Woher nimmst Du eigentlich Deine Ideen für Deine Arbeit und Gruß- oder Postkarten-Designs?

Aus dem Leben! Wobei ich neben Sprüchen meiner Mitmenschen und meiner Lieblingbands natürlich auch immer in den Weiten des Internets und der Buchhandlungen umherstreife und fündig werde. Ich mag gerne Lebensweisheiten, aber auch gerne Motive mit Humor.

Welche Rolle spielen die sozialen Netzwerke für Dich als Kreativschaffende?

Es wird nicht überraschen, wenn ich den sozialen Medien und dem Internet im Allgemeinen natürlich eine sehr große Rolle beimesse. Das wird Dir der Großteil Deiner Interviewpartner bestätigen können. Es bietet sehr sehr viele Möglichkeiten sich auszutauschen, Fragen zu beantworten und Kunden weltweit zu akquirieren.
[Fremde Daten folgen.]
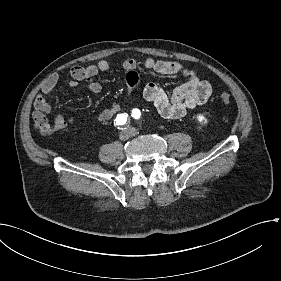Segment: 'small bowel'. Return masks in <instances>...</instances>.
Returning a JSON list of instances; mask_svg holds the SVG:
<instances>
[{
	"instance_id": "small-bowel-1",
	"label": "small bowel",
	"mask_w": 281,
	"mask_h": 281,
	"mask_svg": "<svg viewBox=\"0 0 281 281\" xmlns=\"http://www.w3.org/2000/svg\"><path fill=\"white\" fill-rule=\"evenodd\" d=\"M145 69L165 75H180L186 81L177 87L171 96L155 83L147 84L142 91L143 98L151 103L157 112L166 119H180L190 110L204 104L212 94L213 85L207 80L200 78L193 69L185 67L176 61L156 60L146 58L143 62ZM126 71L127 92L131 93L139 83L137 73L138 63L133 58H127L122 62ZM111 68V62L101 60L96 64L88 66H73L70 70L72 80L71 87H77L80 83H87L89 89L97 94L102 91V85L95 80L100 72H106ZM60 77L57 74L51 75L44 82L42 92L34 101L32 117L34 126L43 134H52L55 131L64 130L75 123V119L67 118L54 112L53 121H49L46 115L51 111V106L45 96L53 92ZM121 111V104L118 101L112 102L108 108L99 114L100 122L112 120Z\"/></svg>"
}]
</instances>
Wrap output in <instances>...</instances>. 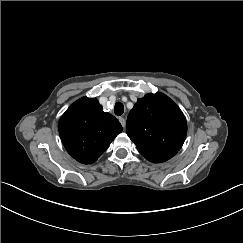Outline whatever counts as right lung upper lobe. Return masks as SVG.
Here are the masks:
<instances>
[{
    "label": "right lung upper lobe",
    "instance_id": "obj_1",
    "mask_svg": "<svg viewBox=\"0 0 243 243\" xmlns=\"http://www.w3.org/2000/svg\"><path fill=\"white\" fill-rule=\"evenodd\" d=\"M61 141L78 162L91 164L122 132L119 121L104 112L96 98L82 97L61 116L58 124Z\"/></svg>",
    "mask_w": 243,
    "mask_h": 243
}]
</instances>
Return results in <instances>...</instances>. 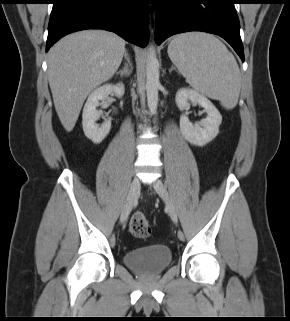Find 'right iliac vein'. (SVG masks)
Masks as SVG:
<instances>
[{"mask_svg":"<svg viewBox=\"0 0 290 321\" xmlns=\"http://www.w3.org/2000/svg\"><path fill=\"white\" fill-rule=\"evenodd\" d=\"M139 189H140V181L137 177H134V179L131 182L126 201H125L124 206L121 211V216H120L121 223H124L127 220L128 216H129V214H130V212H131V210H132V208L138 198Z\"/></svg>","mask_w":290,"mask_h":321,"instance_id":"obj_1","label":"right iliac vein"}]
</instances>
Aber daneben ist mir der persönliche ‚Offline‘-Kontakt weiterhin sehr wichtig.

Hast Du abschließend noch einen weiteren Tipp für (angehende) selbstständige Frauen? Irgendetwas, dass Du in Deiner Zeit als Selbstständige gelernt hast und von dem Du wünschst, dass Du es schon vorher gewusst hättest?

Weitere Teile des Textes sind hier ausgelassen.